• Yazılı yönerge 1: Verilen listenin en başından başlayıp "Question: Which object" ifadesinin geçtiği satır da dahil olmak üzere satırları aynen yazın. Resimleri cevaba almayın.

• Seçilmiş metin:
┌──
Resmi bir kütüphanenin raflarında saklı nefret
Geçtiğimiz günlerde, Türkiye'den Israel'e aliya yapan eski bir arkadaşım İbraniceyi daha çok az bildiği için benden onunla birlikte doktora gitmemi rica etti. Birlikte sabah erkenden bulunduğumuz muayehane'de içeri girebilmek için daha epey zaman olduğunu söyleyen sekreter bir süre dışarıda beklerseniz sıranız geldiğinde ben sizi çağırırım dedi. Dışarıdaki küçük kafeterya'da oturmuş sohbet ederken etraftaki insanlar birbirlerinden uzak köşelerde ya kahvaltı ediyor ya da bir şey içiyorlardı.Yine biz de makinelerden aldığımız birer hindi salamlı ve turşulu sandwichler elimizde bulduğumuz boş bir masaya yerleştik.
Yirmi beş sene evvel bu sandwichleri ilk yediğimi hatırladım.. Israel'de sokaktaki kimi otomatik makinelerde satılan bu sandwich'lerden hep yerdim o zamanlar. Ne zaman acıksam, ne zaman ayaküstü; "Ne yesem acaba ?"desem bir sandwich satın alırdım ve hep te mutlu olurdum. Özellikle salamın içindeki turşuyla olan birlikteliği ne de hoşuma gider bugüne dek. Neyse seneler evvelindeki gibi yine o sandwich'lerden aldık.
Arkadaşım Ola Hadaşa yani yeni göçmen olmanın zorluklarından bahsediyor, Israel'de yaşadığı güçlükleri anlatıyor bana.. Onunla konuşurken, kimi şikayetlerini dinliyorum.. Söylediklerinin bir çoğu benim de geçmişte yaşadığım şeyler.. En büyük sorunu dil. Hele araya bir de Korona da girince adaptasyonu iyice güçleşti. Çünkü hiç bir şey normal seyrinde devam etmedi son bir sene..
Arada yaşlı bir kadın yanımda oturmak için bizden izin istedi. Bize," Ikinci aşımı da oldum ben o yüzden sanırım problem olmaz. " dedi. Eh, doğrusu biz de aşımızı olduk çoktan...Maskemi gerisin geriye yukarıya kaldırırken ; "Oturabilirsiniz tabii "dedim..Kadın ilk bir iki dakika elindeki içecekle sessizce bizi dinledikten sonra , yüzünde adeta masum bir çocuğun ifadesiyle gülümseyerek; "Size hangi lisanı konuştuğunuzu sorsam? dedi. Ben;"Türkçe !"diye cevap verdim.. Ve bana soruyu yöneltirken kendisinin İspanyolca aksanı kulağıma çalındı hemen. "Siz sanırım Arjantinlisiniz? ".... O da, " Evet!" dedi..
└──
• Yazılı yönerge 2: Muayenehane kafeteryasındaki sohbeti anlatan yazıyı kaldığı yerden sürdürün.

• Verilen liste:
┌──
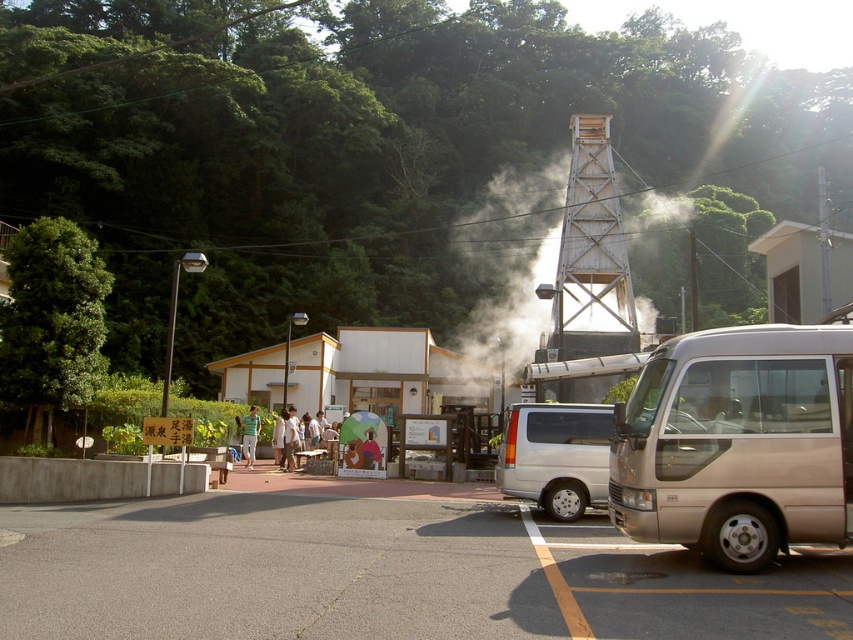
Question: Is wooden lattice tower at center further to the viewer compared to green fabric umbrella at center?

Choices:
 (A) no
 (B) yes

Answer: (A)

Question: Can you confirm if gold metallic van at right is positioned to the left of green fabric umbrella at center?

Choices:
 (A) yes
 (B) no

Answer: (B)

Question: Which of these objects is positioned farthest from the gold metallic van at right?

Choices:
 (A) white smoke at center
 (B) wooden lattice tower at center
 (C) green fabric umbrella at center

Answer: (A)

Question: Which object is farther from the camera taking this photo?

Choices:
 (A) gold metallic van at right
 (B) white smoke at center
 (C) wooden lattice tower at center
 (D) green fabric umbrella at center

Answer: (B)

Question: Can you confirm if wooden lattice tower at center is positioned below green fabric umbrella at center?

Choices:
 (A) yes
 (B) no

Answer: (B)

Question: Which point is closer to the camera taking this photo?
└──
• Alıştırma cevabı 1:
Question: Is wooden lattice tower at center further to the viewer compared to green fabric umbrella at center?

Choices:
 (A) no
 (B) yes

Answer: (A)

Question: Can you confirm if gold metallic van at right is positioned to the left of green fabric umbrella at center?

Choices:
 (A) yes
 (B) no

Answer: (B)

Question: Which of these objects is positioned farthest from the gold metallic van at right?

Choices:
 (A) white smoke at center
 (B) wooden lattice tower at center
 (C) green fabric umbrella at center

Answer: (A)

Question: Which object is farther from the camera taking this photo?

• Alıştırma cevabı 2:
Arkadaşım İbranice konuşmaktan yeterince çekingenlik duyarken, 33 senedir Israel'de yaşadığını söyleyen kadın ondan çok daha iyi konuşmuyordu.. Bize Türkçe'nin kulağına hoş geldiğini söyledi..Onunla İspanyolca konuşmaya başladığımda. Ha siz Ladino biliyorsunuz değil mi? diye sordu..Kendisi de aileden Yiddish biliyormuş.
Polonya ve Lituanya kökleri olan kadın bizimle konuşurkan çoğu kez İspanyolcayı tercih ederken, Israel'i çok sevdiğini ama bazı şeylerde bugüne dek zorlandığını anlattı. Israel'lilerin ve Israel'e gelen tüm Yahudilerin en çok şikayet ettikleri şeyden bahsetti o da, Buradaki insanların sabırsızlıklarından!İşin tuhaf tarafı, her an, " Biraz sabır!" diye size tembih edenlerin kendilerinin hiç sabırları olmamasıdır. Bir çok şeyden tartışma koparırlar her an. Ve herkes bir diğerinin çok sabırsız olduğunu söyler ama sonunda herkes aynıdır.. Ve herşey sonuç olarak aynı noktayla ilişkilendirilir; savaş ülkesi olmasıdır sebep.
Bir taraftan, Israel öncesi tarihlerden gelen şeyler vardır, ya Shoah'dir ya da Arap Ülkelerinden gelenlerin geçmişte geçirdikleri korkulardır ve yine yeni kurulan ülkede de hiç bitmeyen güvenlik sorunlarıdır. İnsanlar bir taraftan artık kendi ülkemdeyim diye rahat bir nefes aldıklarını söylerlerken, hiç bir şeyden korkmaları için sebepleri kalmadıklarını düşünürlerken aslında 48'den bugüne hiç bitmeyen savaşlar aksini ispatlar gibidir. Bu da bilinçaltında hep rahatsız eder durur insanı!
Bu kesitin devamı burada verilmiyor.